Flow

Yes…On the River, In the River, With the River, By the River…

Qual Variables and Quant Variables
Author

Arvind V

Published

April 22, 2024

Modified

May 27, 2024

Abstract
Changes in Information over Space and Time

What graphs will we see today?

Variable #1 Variable #2 Chart Names Chart Shape
Quant None Sankey Plot
No Pronoun Answer Variable/Scale Example What Operations?
2 How Many / Much / Heavy? Few? Seldom? Often? When? Quantities with Scale. Differences are meaningful, but not products or ratios Quantitative/Interval pH,SAT score(200-800),Credit score(300-850),SAT score(200-800),Year of Starting College Mean,Standard Deviation
3 How, What Kind, What Sort A Manner / Method, Type or Attribute from a list, with list items in some " order" ( e.g. good, better, improved, best..) Qualitative/Ordinal Socioeconomic status (Low income, Middle income, High income),Education level (HighSchool, BS, MS, PhD),Satisfaction rating(Very much Dislike, Dislike, Neutral, Like, Very Much Like) Median,Percentile

How do these Chart(s) Work?

Activities
a – Answer these questions about the page on qual and quant variables:
(i) On what date was the page published?
(ii) What chart name is given for a Quant first variable with no second variable?
(iii) Which operations are listed for the Qualitative/Ordinal scale?
b – Reproduce the page on qual and quant variables word for word from "Variable #1 Variable" to "these Chart(s) Work?".

[Data entries]
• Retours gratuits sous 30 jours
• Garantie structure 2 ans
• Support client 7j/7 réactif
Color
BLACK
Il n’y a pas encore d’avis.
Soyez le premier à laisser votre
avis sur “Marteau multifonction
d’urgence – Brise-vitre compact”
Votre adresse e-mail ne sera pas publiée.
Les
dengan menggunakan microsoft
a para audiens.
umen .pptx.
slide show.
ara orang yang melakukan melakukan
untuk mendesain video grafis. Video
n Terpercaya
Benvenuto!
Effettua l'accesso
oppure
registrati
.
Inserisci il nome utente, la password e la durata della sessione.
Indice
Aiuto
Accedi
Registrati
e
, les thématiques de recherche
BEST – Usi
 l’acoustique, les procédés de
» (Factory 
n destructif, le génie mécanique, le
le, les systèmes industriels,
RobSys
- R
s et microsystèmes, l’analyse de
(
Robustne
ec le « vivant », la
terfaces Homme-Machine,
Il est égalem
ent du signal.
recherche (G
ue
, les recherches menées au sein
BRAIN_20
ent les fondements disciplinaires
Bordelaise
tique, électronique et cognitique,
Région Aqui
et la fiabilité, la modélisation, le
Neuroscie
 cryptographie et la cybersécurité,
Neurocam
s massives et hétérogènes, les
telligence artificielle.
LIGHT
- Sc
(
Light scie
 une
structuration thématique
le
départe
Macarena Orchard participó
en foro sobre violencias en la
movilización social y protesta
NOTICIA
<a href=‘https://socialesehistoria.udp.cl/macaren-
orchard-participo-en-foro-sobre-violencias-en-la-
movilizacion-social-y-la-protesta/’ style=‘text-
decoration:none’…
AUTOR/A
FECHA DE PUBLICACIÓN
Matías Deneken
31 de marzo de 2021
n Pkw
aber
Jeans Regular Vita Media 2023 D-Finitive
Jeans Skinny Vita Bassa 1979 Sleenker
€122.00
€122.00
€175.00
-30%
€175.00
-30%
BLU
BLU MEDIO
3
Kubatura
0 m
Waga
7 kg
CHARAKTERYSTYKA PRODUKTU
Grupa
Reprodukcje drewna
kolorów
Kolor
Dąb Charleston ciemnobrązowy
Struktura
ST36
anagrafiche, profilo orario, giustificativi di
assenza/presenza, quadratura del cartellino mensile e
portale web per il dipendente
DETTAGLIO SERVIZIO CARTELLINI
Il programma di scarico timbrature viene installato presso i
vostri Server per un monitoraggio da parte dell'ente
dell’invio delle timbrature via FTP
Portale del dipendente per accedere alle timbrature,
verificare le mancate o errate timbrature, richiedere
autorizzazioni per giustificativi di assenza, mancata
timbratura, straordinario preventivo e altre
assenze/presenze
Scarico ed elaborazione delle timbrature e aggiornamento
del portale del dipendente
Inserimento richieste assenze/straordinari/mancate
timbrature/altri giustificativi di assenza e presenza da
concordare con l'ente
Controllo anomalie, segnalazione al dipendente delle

Answers in order
a –
(i) April 22, 2024
(ii) Sankey
(iii) Median, Percentile

b –
Variable #1 Variable #2 Chart Names Chart Shape
Quant None Sankey Plot
No Pronoun Answer Variable/Scale Example What Operations?
2 How Many / Much / Heavy? Few? Seldom? Often? When? Quantities with Scale. Differences are meaningful, but not products or ratios Quantitative/Interval pH,SAT score(200-800),Credit score(300-850),SAT score(200-800),Year of Starting College Mean,Standard Deviation
3 How, What Kind, What Sort A Manner / Method, Type or Attribute from a list, with list items in some " order" ( e.g. good, better, improved, best..) Qualitative/Ordinal Socioeconomic status (Low income, Middle income, High income),Education level (HighSchool, BS, MS, PhD),Satisfaction rating(Very much Dislike, Dislike, Neutral, Like, Very Much Like) Median,Percentile

How do these Chart(s) Work?